Anyone who visits Wikipedia currently will (or at least should) notice a very large banner ad at the top of the page that says “Please Read: A Personal Appeal from Wikipedia Founder Jimmy Wales.” This ad rotates with a few others asking for donations to the Wikimedia Foundation. The personal appeal from its founder can be found here. What bothers me most about this is that it states its goal is “imagine a world where every single person on the planet is given free access to the sum of all human knowledge.” Here’s a few reasons why this bothers me so:
1. Is “the sum of all human knowledge” even accessible? There are many subjects (especially the more abstract ones) which don’t have nice, clear-cut answers that make the sum of all knowledge rather silly. In other words, these things are hotly debated and unless all viewpoints are explained, this project fails to realize “the sum of all human knowledge.”
2. Is Wikipedia this storehouse of information? Probably not. The best and wort part of a community like Wikipedia is that Joe the Plumber has as much credibility and influence on a Wikipedia article on Schroedinger’s Paradox as a theoretical physicist whose life’s work is on that exact subject. Secondly, since Wikipedia does not allow people to promote their own research/understanding, all information must be, by default, secondhand at best.
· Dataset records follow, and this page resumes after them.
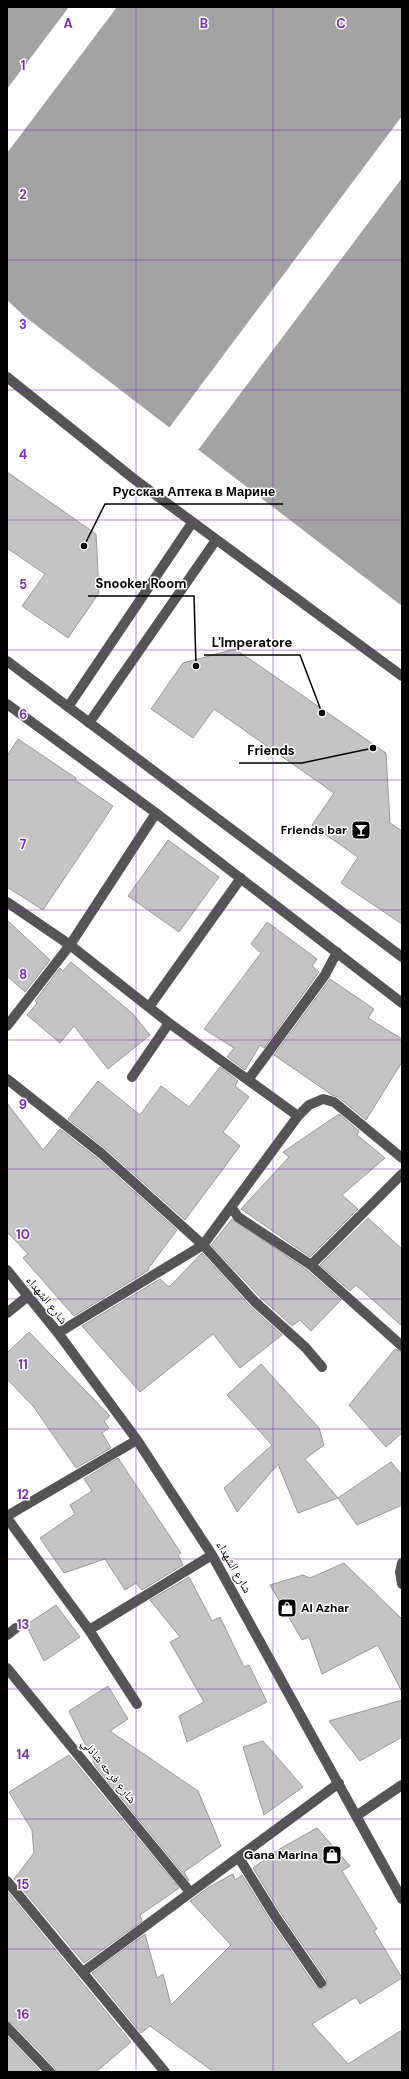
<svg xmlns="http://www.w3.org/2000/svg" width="409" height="2079" font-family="'DM Sans','Noto Naskh Arabic',sans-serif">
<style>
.water{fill:#a3a3a3}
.pier{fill:#fff}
.building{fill:#c4c4c4;stroke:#999}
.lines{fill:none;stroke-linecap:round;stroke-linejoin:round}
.minor{stroke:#555;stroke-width:10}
.grid{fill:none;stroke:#7b2cbf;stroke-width:1;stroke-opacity:0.55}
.labels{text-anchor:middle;stroke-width:3;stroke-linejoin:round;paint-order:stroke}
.poi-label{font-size:12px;font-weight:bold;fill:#000;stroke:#fff;text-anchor:end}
.street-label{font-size:12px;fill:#000;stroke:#fff}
.grid-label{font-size:13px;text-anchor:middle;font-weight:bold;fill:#7b2cbf;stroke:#fff;stroke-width:3;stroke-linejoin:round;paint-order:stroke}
.leader{fill:none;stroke:#000;stroke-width:1.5}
.callout-dot{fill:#000;stroke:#fff;stroke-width:1.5}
.callout-label{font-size:13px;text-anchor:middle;font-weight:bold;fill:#000;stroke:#fff;stroke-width:3;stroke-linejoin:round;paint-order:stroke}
</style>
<rect width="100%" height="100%" fill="#fff"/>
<!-- water -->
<path class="water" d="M7 7H402V606L24 316 7 300Z"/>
<!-- pier -->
<path class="pier" d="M69 7H117L7 153V89Z
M402 116V178L198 450 169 428Z"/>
<!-- building -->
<path class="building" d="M7 472 96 534 99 593 68 638 22 606 45 574 7 548Z
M235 649 386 753 390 823 402 831V924L341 883 358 857 312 825 334 793 214 709 193 738 151 709 183 663Z
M18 739 76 778 75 780 113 806 43 910 7 887V756Z
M168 840 219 877 179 932 128 896Z
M7 920 50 960 25 992 7 976Z
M267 922 317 959 312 966 319 972 264 1048 260 1045 245 1070 227 1057 234 1048 204 1029 261 953 251 944Z
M71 962 133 1014 150 1035 108 1069 74 1026 60 1043 27 1015 37 1003 35 1001 60 968 63 971Z
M330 979 374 1009 368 1018 402 1039V1062L366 1120 338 1097 332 1095 274 1055Z
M220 1067 238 1081 235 1086 249 1097 223 1132 240 1146 185 1220 106 1149 68 1119 98 1081 140 1115 161 1086 189 1107Z
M7 1103 43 1150 60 1129 98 1159 177 1230 148 1269 149 1270 74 1316 23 1258 28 1254 7 1232Z
M339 1114 359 1131 357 1135 385 1158 342 1195 358 1209 310 1257 241 1209 289 1157 283 1152Z
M368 1218 402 1249V1326L356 1285 350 1291 320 1265Z
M232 1219 307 1270 341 1300 311 1331 300 1320 292 1326 260 1297 211 1245Z
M202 1253 250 1306 282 1335 240 1368 213 1334 140 1392 82 1326 160 1279 169 1287Z
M29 1332 110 1416 104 1421 109 1428 102 1433 111 1448 76 1468 33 1406 7 1379V1353Z
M395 1349 402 1352V1433L386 1447 349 1405Z
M261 1364 319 1428 324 1445 305 1459 338 1498 298 1513 278 1464 237 1512 224 1488 272 1445 227 1395Z
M118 1458 181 1553 178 1555 183 1565 142 1590 136 1583 125 1590 105 1559 64 1573 40 1538 75 1514 70 1505 92 1491 84 1479Z
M391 1462 402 1475V1505L357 1525 338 1498Z
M344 1563 402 1619V1692L378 1645 322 1674 309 1637 302 1640 270 1585 303 1575 310 1578Z
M189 1577 212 1621 220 1617 244 1667 249 1665 267 1702 187 1742 179 1716 204 1702 170 1642 180 1637 150 1600Z
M56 1605 80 1637 44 1661 26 1625Z
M108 1686 128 1719 110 1731 198 1791 221 1846 184 1872 189 1881 96 1767 69 1711Z
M402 1700V1737L360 1761 329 1721Z
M263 1741 303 1787 264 1815 243 1747Z
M69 1755 179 1888 140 1915 142 1921 84 1963 14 1879 34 1853 32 1830 9 1792Z
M317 1828 350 1866 342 1871 377 1929 374 1931 402 1978 360 2004 356 1997 312 2024 348 2064 402 2030V2072H214L150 2026 141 2033 92 1973 145 1934 157 1978 163 1974 171 2005 231 1945 190 1901 209 1887 233 1874 235 1880 242 1875 270 1920 316 1987 321 1989 325 1988 327 1983 326 1979 280 1912 253 1868 276 1851Z
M7 1891 131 2042 96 2072H56L55 2068 12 2023 7 2021Z
M7 2036 41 2072H7Z"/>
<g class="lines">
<!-- minor -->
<path class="minor" d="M7 377 134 479 402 676
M7 661 402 957
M7 704 156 813 402 1003
M68 707 192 523
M89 723 216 540
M7 902 70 945 169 1023 298 1116
M149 1007 241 878
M7 1026 70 945 156 813
M132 1077 169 1023
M7 1079 102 1154 203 1245 255 1302 305 1347 322 1367
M248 1080 325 975 337 952
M232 1208 238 1217 311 1265 402 1346
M311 1265 402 1174
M7 1270 58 1333 137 1440 212 1555 402 1899
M7 1313 28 1296
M58 1333 203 1245 298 1116 309 1105 323 1099 334 1102 402 1158
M7 1516 137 1440
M7 1518 89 1630 137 1704
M402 1563 400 1572 402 1584
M89 1630 212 1555
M7 1635 16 1628
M7 1668 190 1892
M356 1816 402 1785
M239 1858 275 1916 321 1983
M7 1881 165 2072
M83 1972 339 1783
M7 2027 50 2072"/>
</g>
<!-- grid -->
<path class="grid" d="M136 7V2072M273 7V2072M7 130H402M7 260H402M7 390H402M7 520H402M7 650H402M7 780H402M7 910H402M7 1040H402M7 1169H402M7 1299H402M7 1429H402M7 1559H402M7 1689H402M7 1819H402M7 1949H402"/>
<!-- icons -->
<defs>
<symbol id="bar-square" viewBox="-11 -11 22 22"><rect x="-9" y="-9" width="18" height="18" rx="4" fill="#000" stroke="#fff"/><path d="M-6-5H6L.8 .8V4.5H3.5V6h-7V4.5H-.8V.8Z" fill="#fff"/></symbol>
<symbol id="shop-square" viewBox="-11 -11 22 22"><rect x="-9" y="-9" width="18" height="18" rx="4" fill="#000" stroke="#fff"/><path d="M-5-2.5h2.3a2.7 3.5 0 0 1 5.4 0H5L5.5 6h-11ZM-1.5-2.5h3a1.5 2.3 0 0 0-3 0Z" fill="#fff"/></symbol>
</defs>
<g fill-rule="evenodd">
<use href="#bar-square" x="350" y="819" width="22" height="22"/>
<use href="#shop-square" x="276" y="1597" width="22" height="22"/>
<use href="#shop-square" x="321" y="1844" width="22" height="22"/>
</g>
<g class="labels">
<!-- poi labels -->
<g class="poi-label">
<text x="347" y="834">Friends bar</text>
<text x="301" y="1612" text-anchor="start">Al Azhar</text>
<text x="318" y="1859">Gana Marina</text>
</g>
<!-- street labels -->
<g class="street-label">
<text transform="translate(47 1300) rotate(51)" y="4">شارع الشهداء</text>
<text transform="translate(234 1567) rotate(60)" y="4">شارع الشهداء</text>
<text transform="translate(109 1771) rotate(51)" y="4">شارع فرحه شاذلي</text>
</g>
</g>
<g class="grid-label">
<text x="68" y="28">A</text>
<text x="204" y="28">B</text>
<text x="341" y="28">C</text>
<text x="23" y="70">1</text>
<text x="23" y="199">2</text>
<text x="23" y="329">3</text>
<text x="23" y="459">4</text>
<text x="23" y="589">5</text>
<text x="23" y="719">6</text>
<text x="23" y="849">7</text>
<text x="23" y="979">8</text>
<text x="23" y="1109">9</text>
<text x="23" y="1239">10</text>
<text x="23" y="1369">11</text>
<text x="23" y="1499">12</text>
<text x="23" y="1629">13</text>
<text x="23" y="1759">14</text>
<text x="23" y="1889">15</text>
<text x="23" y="2019">16</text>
</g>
<!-- callouts -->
<path class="leader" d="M84 546L105 504H283M196 666L194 596H88M322 713L300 655H204M373 748L302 763H239"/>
<g class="callout-dot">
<circle cx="84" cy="546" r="4"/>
<circle cx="196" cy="666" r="4"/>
<circle cx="322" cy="713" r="4"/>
<circle cx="373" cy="748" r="4"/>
</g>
<g class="callout-label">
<text x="194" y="496">Русская Аптека в Марине</text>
<text x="141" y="588">Snooker Room</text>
<text x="252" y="647">L'Imperatore</text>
<text x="271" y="755">Friends</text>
</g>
<!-- border -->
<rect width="409" height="2079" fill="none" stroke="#000000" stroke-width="16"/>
</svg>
Wikipedia is good in that it requires sources for “verification,” but looking at the topics which I am knowledgable, these sources aren’t even primary sources but already secondary sources with the opinions of the secondary authors. I could go on a rant here, but it is not vital to this article.
3. Who gets to determine which information is valid for a Wikipedia entry? In short, the Wikipedia community. I’m not a conspiracy theorist who believes the bulk of Wikipedia is moderated by a small group of zealots. However, I don’t expect the large majority of people to be experts on any given topic. In other words, the experts on any given topic are always in the minority, which means their expertise is counted equally with the majority’s lack of expertise.
4. Who doesn’t have free access to Wikipedia? I can think of two examples: those who lack internet access and those who are denied access to Wikipedia (either by governments or ISPs). Both of these categories are things that the Wikimedia Foundation does not list in its goals. What do they list? In short, their own sustainability (check out the about page in the annual report). Where does their money go? The majority of the $5.6M goes to paying for salaries, travel, business-related expenses, and real estate. In other words, they are an incarnation of “consumer-supported” products (such as PBS, public radio, etc). “Free access” in their case means keeping them in business; everyone must provide their own avenue to Wikipedia.
Wikipedia’s fundraising here isn’t so that every single person on the planet has access to the sum of all human knowledge. It is, instead, so that every single person on the planet–who has proer internet access–has access to a summary of information democratically chosen and edited primarily by average people with average understanding.